Treating Back Pain and Muscle Spasm
When we treat the pain and spasm of the longissimus muscles, we are often erasing the symptoms of another problem. Treatment is typically highly effective, but without addressing the underlying reason for the back pain, the effects will only be temporary. Back pain and muscle spasm can result from:
- Primary back pathology as noted above
- Lameness elsewhere in the horse, especially hindlimb lameness
- Poor saddle fit
- Unbalanced riders
- Bracing secondary to gastric ulcers
- Instability of the spine due to weakness of multifidus muscles
Treatment modalities for pain and spasm of the longissimus muscles include:
- Direct injection of anti-inflammatory medications into the back muscles
- Shockwave Therapy
- FES Therapy (Functional Electrical Stimulation)

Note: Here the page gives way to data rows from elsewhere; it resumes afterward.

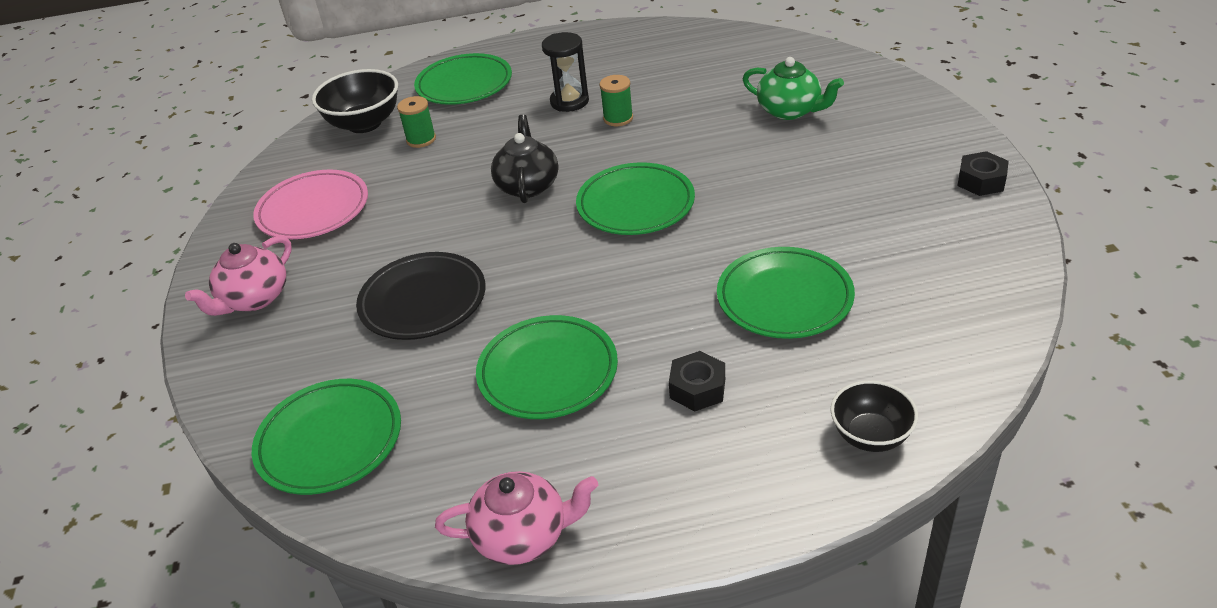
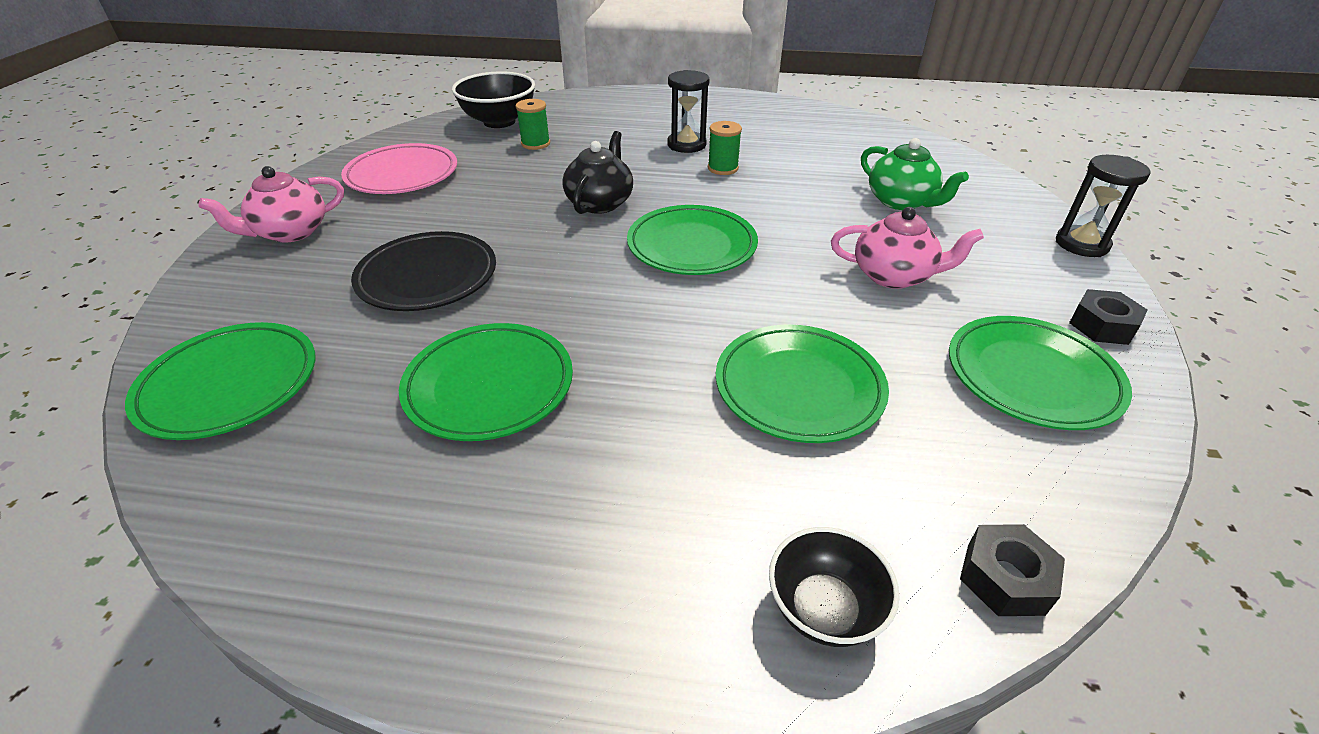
camera: 15 degrees right, 0 degrees up
green plate [414,53,512,105] -> green plate moved to [949,316,1132,430]
pink teapot [435,471,598,565] -> pink teapot moved to [831,207,984,289]
black nut [669,351,725,411] -> black nut moved to [960,524,1065,616]
none -> black hourglass [1056,155,1151,257]

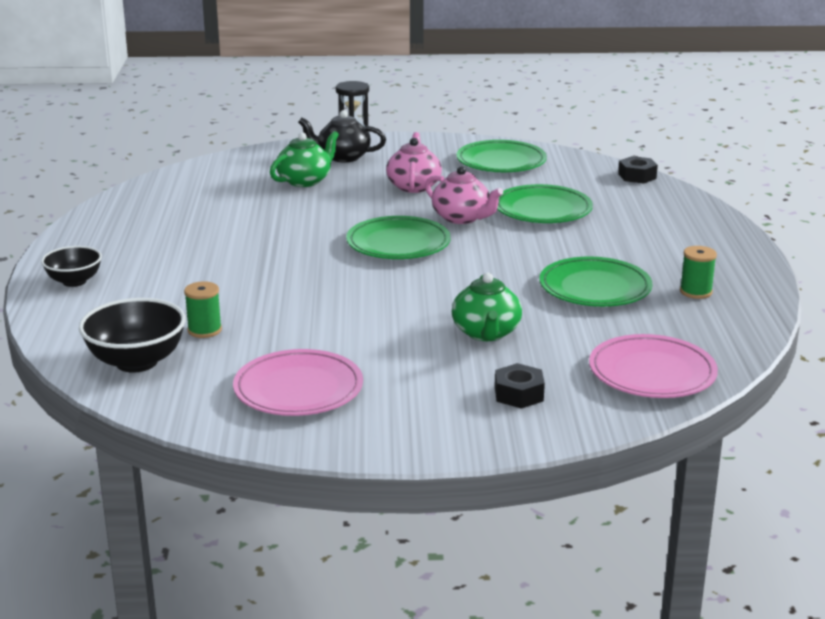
camera: 100 degrees left, 15 degrees down
green plate [125,322,315,440] -> pink plate [589,334,718,398]
pink teapot [199,166,344,243] -> pink teapot moved to [425,166,503,224]
black plate [351,231,496,311] -> green teapot [452,273,522,341]
black teapot [562,131,633,214] -> black teapot moved to [298,110,386,162]
black hourglass [667,70,710,153] -> none
green spool [708,121,742,175] -> green spool moved to [680,246,717,299]
black bowl [769,527,900,647] -> black bowl moved to [41,246,102,287]
black nut [1069,289,1147,345] -> black nut moved to [495,363,545,408]

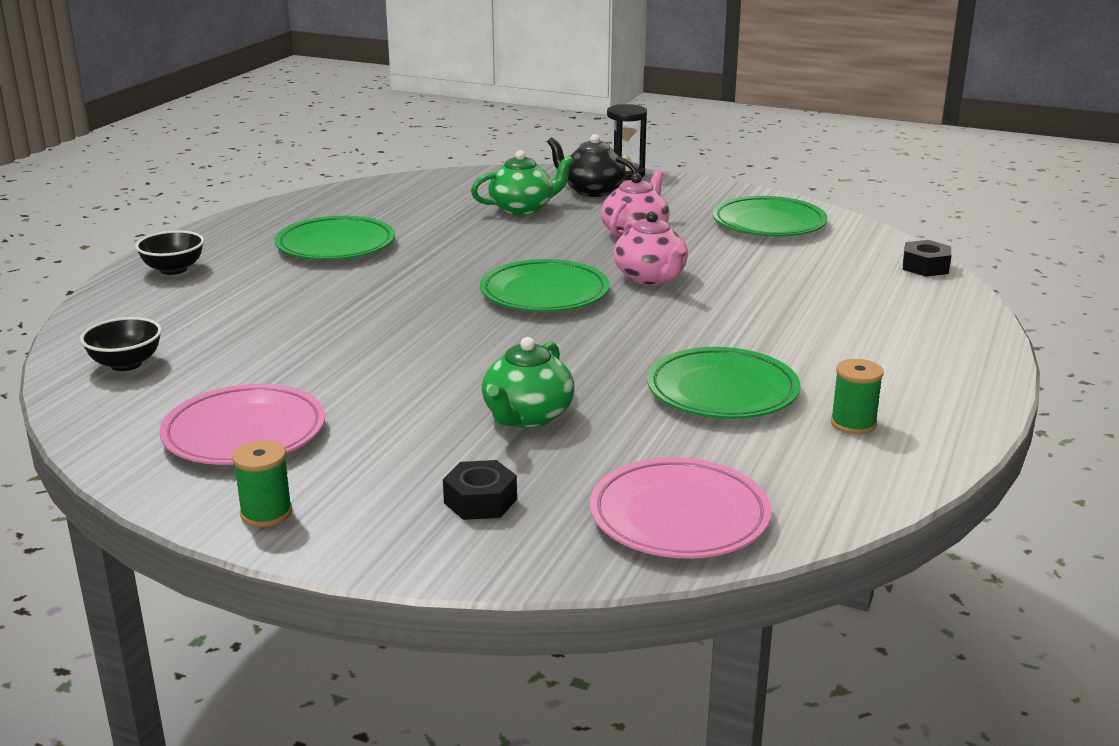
camera: 25 degrees right, 0 degrees up
black bowl [79,298,186,373] -> black bowl [80,317,162,371], size x0.64
green spool [184,281,222,338] -> green spool moved to [232,441,292,527]
green plate [497,184,593,223] -> green plate moved to [275,216,395,260]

- NSAIDs (bute, banamine, previcox)
- Muscle relaxants — Robaxin
- Alternative medicine – chiropractic and acupuncture treatments
Strengthening the Back
Following treatment for back pain, it is crucial that the horse begin working properly and engaging in targeted physiotherapy to strengthen the stabilizing muscles in order to achieve lasting results. If the horse and rider team are experienced, this can be achieved through consistent work under saddle with proper riding technique that encourages the horse to lift through the back and engage the core muscles. In some instances, the use of properly applied training aids on the longe line can be beneficial.
Functional electrical stimulation (FES) therapy is a very effective treatment for strengthening all the muscles of the back. FES therapy can also effectively treat muscle spasm and help restore symmetry to the horses muscles when one side has become over or under developed.
Carrot stretches, or “dynamic mobilization” are another proven physiotherapy approach to strengthening the mutifidus muscles of the horse’s back. In this article by Dr. Hilary Clayton, the correct method for performing carrot stretches is shown with easy to follow photos and explanations of the technique.
For some horses, back pain is a recurring problem that requires maintenance and attention on a regular basis. For other horses, breaking the pain cycle and allowing them to use themselves properly will mean that their ongoing maintenance is minimal.